** TEKS YANG DIBERIKAN **
= = = = = = =

TINDAK PIDANA KHUSUS PENCUCIAN UANG
Diajukan untuk memenuhi salah satu tugas mata kuliah Tindak Pidana Khusus
Dosen Pengampu : Aryo Fadlian, S.H., M.H.
Di susun oleh
Annita Febriani Kusumah Putri 1910631010188
Selvy Cahya Safitri 1910631010053
Muhamad Rizki Ananda 1910631010241
Faiz Robiul Ahad 1910631010208
Fathurrahman Naufal 1910631010214
Muhammad Baharuddin Khalaf 1910631010037
Kelas 3 G
UNIVERSITAS SINGAPERBANGSA KARAWANG
Jln. HS. Ronggo Waluyo Desa Puseurjaya Kecamatan Teluk Jambe Timur Kabupaten Karawang Jawa Barat
2019
TINDAK PIDANA KHUSUS PENCUCIAN UANG (MONEY LAUNDERING)
1. Definisi Tindak Pidana Pencucian Uang
Sampai saat ini, tidak atau belum ada definisi yang universal dan komprehensif mengenai apa yang dimaksud dengan tindak pidana pencucian uang atau money laundering, Prof. Dr. Sutan Remy Sjahdeini menggarisbawahi, dewasa ini istilah money laundering sudah lazirn digunakan untuk menggambarkan usaha-usaha yang dilakukan oleh seseorang atau badan hukum untuk mekgalisasi uang "kotor", yang diperoleh dari hasil tindak pidana (Sjahdeini: 2004). Dalam Black's Law Dictionary karya Henry Campbell Black (1990), money laundering didefinisikan sebagai berikut. “Term used to describe investment or other transfer of money flowing from racketeering, drug transaction, and other illegal sources into legal channels so that its original source cannot be traced."
Ada beberapa pengertian lain dari money laundering yang penulis himpun dari berbagai sumber. Money laundering, menurut Sarah N. Welling (1992) :
"Money laundering is the process by which one conceals the existence, illegal source, or illegal application of income, and then disguises that income to make it appear legitimate".

= = = = = = =

** DATA YANG DIBERIKAN **
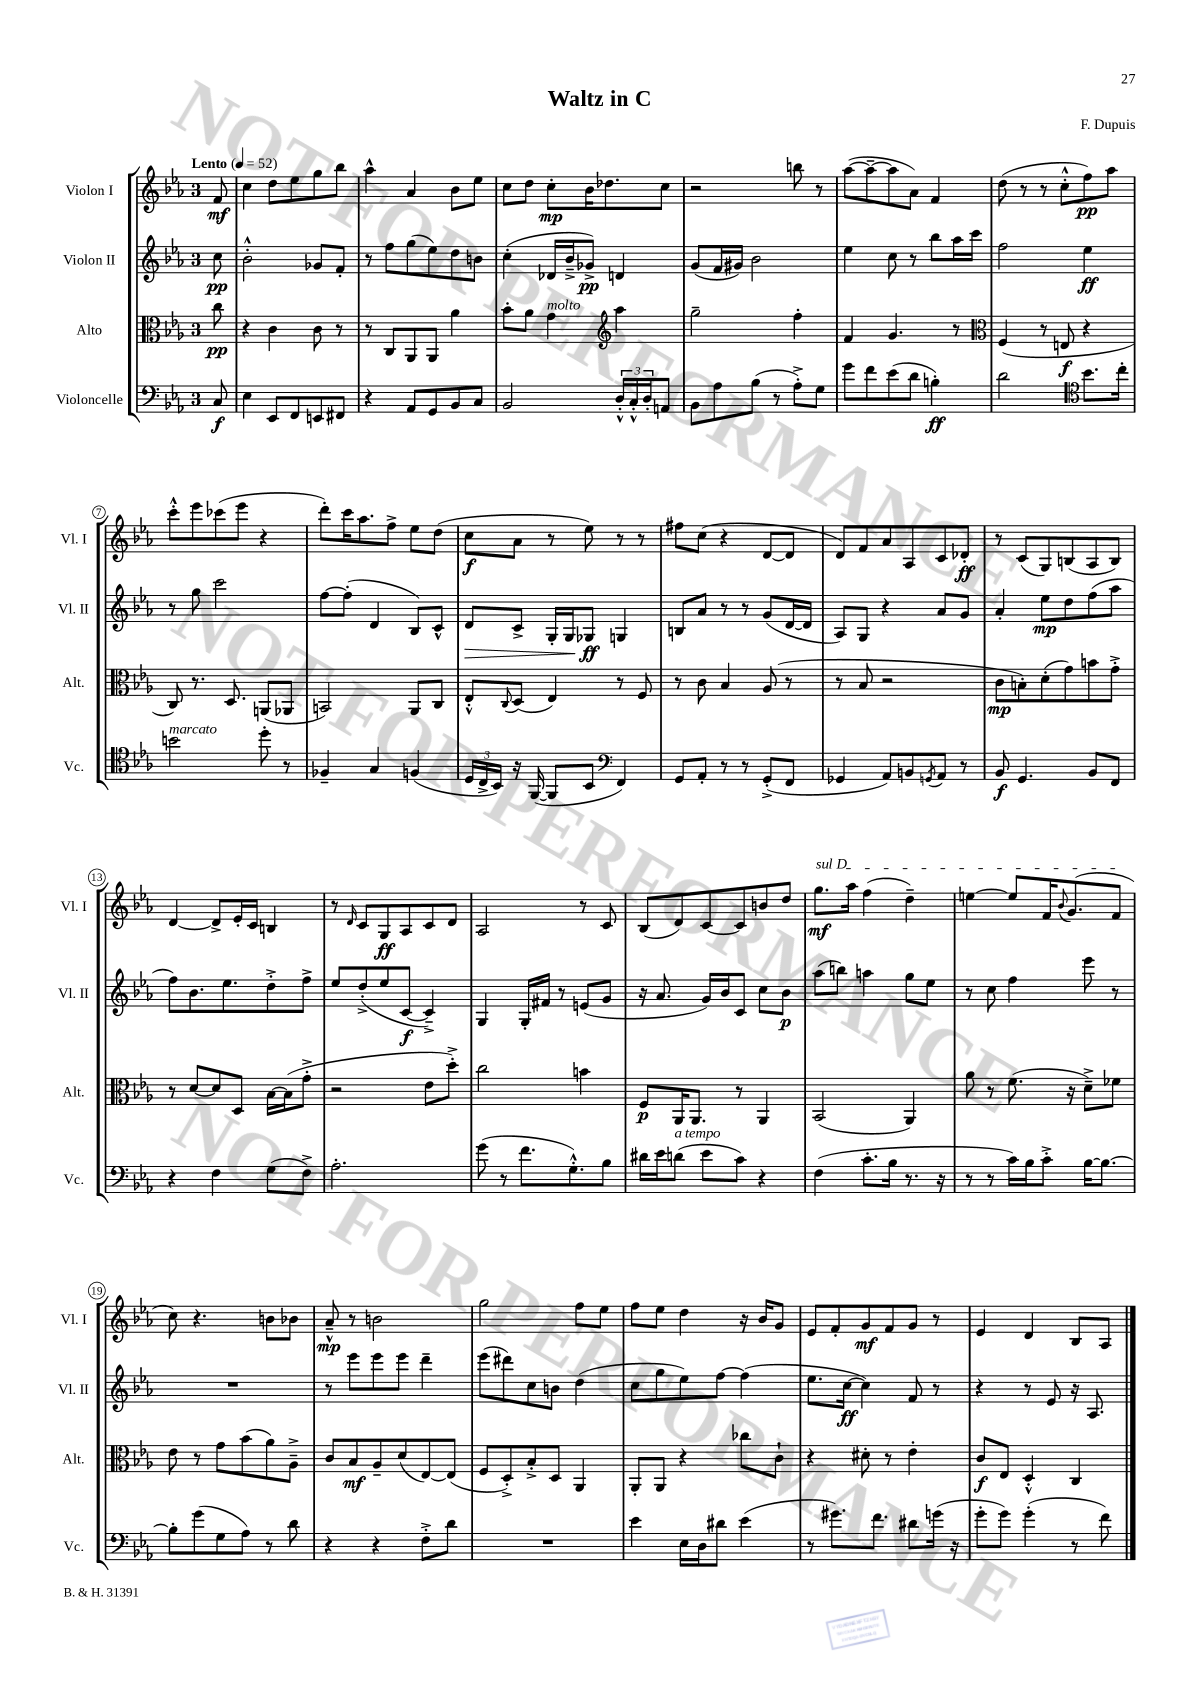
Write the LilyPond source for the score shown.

\header { title = "Waltz in C" composer = "F. Dupuis" }
<<
\new StaffGroup <<
\new Staff = "s0" \with { instrumentName = "Violon I" shortInstrumentName = "Vl. I" } {
    \clef treble \key ees \major \once \override Staff.TimeSignature.style = #'single-digit \time 3/4 \partial 8 \tempo "Lento" 4 = 52
    f'8\mf |
    c''4 d''8 ees''8 g''8 bes''8 |
    aes''4-^ aes'4 bes'8 ees''8 |
    c''8 d''8 c''8-.\mp bes'16 des''8. c''8 |
    r2 b''8 r8 |
    aes''8~( aes''8~-- aes''8 aes'8) f'4 |
    d''8( r8 r8 c''8-.-^ f''8\pp) aes''8 |
    c'''8-.-^ ees'''8 ces'''8( ees'''8 r4 |
    d'''8-.) c'''16 aes''8. f''8-> ees''8 d''8( |
    c''8\f aes'8 r8 ees''8) r8 r8 |
    fis''8 c''8( r4 d'8~ d'8 |
    d'8) f'8 aes'8 aes8 c'8 des'8-.\ff |
    r8 c'8( g8) b8( aes8 b8) |
    d'4~ d'8-> ees'16-. c'16 b4 |
    r8 \grace { d'16 } c'8 g8\ff aes8 c'8 d'8 |
    aes2 r8 c'8 |
    bes8( d'8) c'8~ c'8 b'8 d''8 |
    \once \override TextSpanner.bound-details.left.text = \markup { \italic "sul D" } g''8.\mf\startTextSpan aes''16 f''4( d''4--) |
    e''4~ e''8 f'16 \appoggiatura { bes'8 } g'8.( f'8\stopTextSpan |
    c''8) r4. b'8 bes'8 |
    aes'8---^\mp r8 b'2 |
    g''2 f''8 ees''8 |
    f''8 ees''8 d''4 r16 bes'16 g'8 |
    ees'8 f'8-. g'8\mf f'8 g'8 r8 |
    ees'4 d'4 bes8 aes8 \bar "|." |
}
\new Staff = "s1" \with { instrumentName = "Violon II" shortInstrumentName = "Vl. II" } {
    \clef treble \key ees \major \once \override Staff.TimeSignature.style = #'single-digit \time 3/4 \partial 8
    c''8\pp |
    bes'2-.-^ ges'8 f'8-. |
    r8 f''8 g''8( ees''8) d''8 b'8 |
    c''4-.( des'16 bes'16---> ges'8->\pp) d'4 |
    g'8( f'16 gis'16) bes'2 |
    ees''4 c''8 r8 bes''8 aes''16 c'''16 |
    f''2 ees''4\ff |
    r8 g''8 c'''2 |
    f''8~ f''8-.( d'4 bes8) c'8-^ |
    d'8\> c'8-> g16-. g16 ges8\ff\! g4 |
    b8 aes'8 r8 r8 g'8( d'16~ d'16 |
    aes8) g8 r4 aes'8 g'8 |
    aes'4-. ees''8\mp d''8 f''8( aes''8 |
    f''8) bes'8. ees''8. d''8-.-> f''8-> |
    ees''8 d''8-.->( ees''8 c'8~\f c'4--->) |
    g4 g16-. fis'16 r8 e'8( g'8 |
    r16 aes'8. g'16) bes'16 c'8 c''8 bes'8\p |
    aes''8( b''8) a''4 g''8 ees''8 |
    r8 c''8 f''4 ees'''8 r8 |
    R2. |
    r8 ees'''8 ees'''8 ees'''8 d'''4-- |
    ees'''8( dis'''8) c''8 b'8 d''4( |
    c''8 g''8 ees''8) f''8~ f''4( |
    ees''8. c''16~\ff c''4) f'8 r8 |
    r4 r8 ees'8 r16 aes8. \bar "|." |
}
\new Staff = "s2" \with { instrumentName = "Alto" shortInstrumentName = "Alt." } {
    \clef alto \key ees \major \once \override Staff.TimeSignature.style = #'single-digit \time 3/4 \partial 8
    c''8\pp |
    r4 c'4 c'8 r8 |
    r8 c8 aes,8 aes,8 aes'4 |
    bes'8-. aes'8 g'4^\markup { \italic "molto" } \clef treble aes''4 |
    g''2-- f''4-. |
    f'4 g'4. r8 |
    \clef alto f4( r8 e8\f r4 |
    c8) r8. d8. a,8( aes,8 |
    b,2) aes,8 c8 |
    ees8-.-^ \appoggiatura { c8 } d8( ees4) r8 f8 |
    r8 c'8 bes4 aes8( r8 |
    r8 bes8 r2 |
    c'8\mp b8-.) d'8-.( g'8) b'8 g'8-.-> |
    r8 d'8~ d'8 d8 bes16~ bes16( g'8-.-> |
    r2 ees'8 d''8-.->) |
    c''2 b'4 |
    f8\p aes,16 aes,8. r8 aes,4 |
    bes,2( aes,4) |
    aes'8 r8 f'8.( r16 d'8--->) fes'8 |
    ees'8 r8 g'8 bes'8( aes'8) aes8---> |
    c'8 bes8\mf aes8-- d'8( ees8~) ees8( |
    f8 d8-.->) bes8-.-> d8 aes,4 |
    aes,8-. aes,8 r4 ces''8 c'8-! |
    r4 dis'8-. r8 ees'4-. |
    c'8\f ees8 d4-.-^ c4 \bar "|." |
}
\new Staff = "s3" \with { instrumentName = "Violoncelle" shortInstrumentName = "Vc." } {
    \clef bass \key ees \major \once \override Staff.TimeSignature.style = #'single-digit \time 3/4 \partial 8
    c8\f |
    ees4 ees,8 f,8 e,8 fis,8 |
    r4 aes,8 g,8 bes,8 c8 |
    bes,2 \tuplet 3/2 { d16-.-^ c16-.-^ d16-. } a,8 |
    bes,8 aes8 bes8( r8 aes8-.->) g8 |
    g'8 f'8 ees'8( d'8 b4-.\ff) |
    d'2 \clef tenor bes'8. c''16-. |
    b'2^\markup { \italic "marcato" } d''8-. r8 |
    fes4-- g4 f4( |
    \tuplet 3/2 { d16 c16-> bes,16) } r16 f,16~( f,8 bes,8 \clef bass f,4) |
    g,8 aes,8-. r8 r8 g,8-.->( f,8 |
    ges,4 aes,8) b,8 \acciaccatura { g,8 } aes,8 r8 |
    bes,8\f g,4. bes,8 f,8 |
    r4 f4 g8( f8->) |
    aes2.-. |
    g'8( r8 f'8. g8.-.-^) bes8 |
    dis'16 ees'16 d'8^\markup { \italic "a tempo" }( ees'8 c'8) r4 |
    f4( c'8.-. bes16 r8. r16 |
    r8 r8 c'16) bes16 c'8-.-> bes16~ bes8.~ |
    bes8-. g'8( g8 aes8) r8 d'8 |
    r4 r4 f8-.-> d'8 |
    R2. |
    ees'4 ees16 d16 dis'8 ees'4( |
    r8 gis'8.) f'8. dis'8 g'16( r16 |
    g'8-. g'8) g'4-.( r8 f'8) \bar "|." |
}
>>
>>
\layout { \context { \Score \override BarNumber.stencil = #(make-stencil-circler 0.1 0.3 ly:text-interface::print) } }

= = = = = = =

** RINGKASAN TUGAS **
Tuliskan lanjutan teks tentang tindak pidana pencucian uang, dimulai tepat setelah kalimat terakhir yang tercantum. Data tersebut diambil dari sumber lain yang terpisah dari teks.

** JAWABAN AKHIR **
(Pencucian uang adalah proses di mana seseorang menyembunyikan keberadaan sumber (pendapatan) ilegal atau aplikasi pendapatan ilegal dan kemudian menyamarkan sumber (pendapatan) tersebut agar terlihat seperti sesuai dengan aturan atau hukum yang berlaku).
Dalam definisi David Fraser (1992):
"Money laundering is quite simply the process through which 'dirty’ money (proceeds of crime), is washed through ‘clean’ or legitimate sources and enterprises so that the ‘bad guys’ may more safely enjoy their ill' gotten gains".
(Pencucian uang kurang lebih adalah proses di mana uang 'kotor' (hasil dari tindak pidana) dicuci menjadi "bersih" atau uang kotor yang dibersihkan melalui suatu sumber hukum dan perusahaan yang legal sehingga 'para penjahat' dapat dengan aman menikmati hasil jerih payah tindak pidana mereka).
Departemen Perpajakan Amerika Serikat (1960) mendefinisikan pencucian uang sebagai berikut.
"Pencucian uang adalah sebuah kegiatan memproses uang, yang secara akal sehat dlpercayai berasal dari tindakan pidana, yang dialihkan, ditukarkan, diganti, atau disatukan dengan dana yang sah, dengan tujuan untuk menutupi ataupun mengaburkan asal sumber, disposisi, kepemilikan, pergerakan, ataupun kepemilikan dari proses tersebut. Tujuan dari proses pencucian uang adalah membuat dana yang berasal dari atau diasosiasikan dengan, kegiatan yang tidak jelas menjadi sah."
Mengacu pada sejumlah definisi tindak pidana pencucian uang di atas teriihat jelas, walaupun terdapat persamaan tentang unsur adanya uang hasil dari tindak pidana, unsur-unsur lainnya dari tindak pidana pencucian uang memiliki perbedaan.
Dengan demikian secara umum, tindak pidana pencucian uang bisa didefinisikan secara beragam pula. Misalnya, tindak pidana pencucian uang sebagai proses di mana seseorang menutup-nutupi keberadaan uang ilegal, sumber uang yang ilegal, ataupun aplikasi ilegal dari uang, ataupun menutup-nutupi pendapatan agar pendapatan tersebut terlihat bersih atau sah menurut hukum dan tidak melanggar hukum.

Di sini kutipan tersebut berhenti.